GIVEN TEXT:
——————————
How to ensure your business is DORA compliant

04/06/24 Wavenet
Male IT Specialist Holds Laptop and Discusses Work with Female Server Technician.

Financial services organisations experienced three times the number of cyber security breaches in 2023 than in 2022.

2023 was also the year that a piece of legislation was enacted that aims to strengthen security in financial services organisations – DORA (the Digital Operational Resilience Act). DORA applies to the many UK-based financial services organisations that have operations in the EU. These organisations must be compliant by 2025 or face fines of up to 2% of their global revenue.

To be compliant, DORA requires organisations to implement measures across – risk-management, incident reporting, operational resilience testing and ICT third-party risk monitoring. In return, DORA will significantly reduce the risk of cyber security breaches and will increase business leaders’ understanding of security.

While the long-term benefits are clear, the journey to compliance – and experiencing those benefits – may seem long and complicated. But, with improved network visibility you’ll find it’s easier than you thought.

Eradicate blind spots

The regulation: organisations need to safeguard their supply chains and customers from increasing cyber attacks.

The solution: improve your network visibility to reveal blind spots and protect against attack.

The high volume of sensitive data the financial services sector holds makes it the ideal target for cyber attackers – receiving the second highest level of attacks worldwide in 2023.

To safeguard your customers from attack you need effective systems and processes in place to ensure you’re always one step ahead of bad actors. The simplest way to do this is to improve your network visibility so you have clear oversight over your entire network, including any blind spots.

With this detailed insight into data traffic and network activity, you can identify and mitigate potential security threats before they cause significant disruption. By taking a proactive approach to security, you’ll meet DORA’s requirements for robust risk management.

How we can help: Gigamon Precryption provides you with the operational resilience you need to meet DORA requirements. With comprehensive visibility across your organisation's entire network, Precryption eliminates blind spots by revealing concealed threat activity and anomalous data before it hits an encryption library and moves on to your network. In other words, it stops threats before they can get a foot in the door.

Test regularly

The regulation: Organisations should implement resiliency testing programs based on their risk assessments.

The solution: Conduct regular stress tests to identify weaknesses, vulnerabilities and failures.

The threat landscape is constantly evolving so it’s vital that you’re up to date with the latest risks and regularly test your ability to defend against them.

Financial services organisations have long been on high alert for ransomware attacks, but cyber extortion is expected to be more common in 2024 –there’s always a new threat lurking around the corner hoping to exploit a weakness.

But you can strengthen your defences by conducting regular risk assessments to identity vulnerabilities before bad actors discover them. With improved network visibility, your risk assessments will be more accurate, and you’ll be able to create stronger resiliency testing programs.

How we can help: GigaSMART enables real-time monitoring of network performance, traffic and data, giving you the enhanced visibility you need to identity any weaknesses or vulnerabilities in your system. Armed with these insights, your resiliency testing programs will secure any gaps in your defences.


Report incidents

The regulation: The reporting of breaches needs to be faster to ensure quicker response and reduced impact.

The solution: Implement centralised management tools to increase incident response times.
——————————
EXERCISE DETAILS:
According to the article on DORA compliance, what fine can organisations face if they are not compliant by 2025?
——————————
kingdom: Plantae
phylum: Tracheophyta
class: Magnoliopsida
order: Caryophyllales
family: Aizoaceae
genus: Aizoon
——————————
TASK ANSWER:
Fines of up to 2% of their global revenue.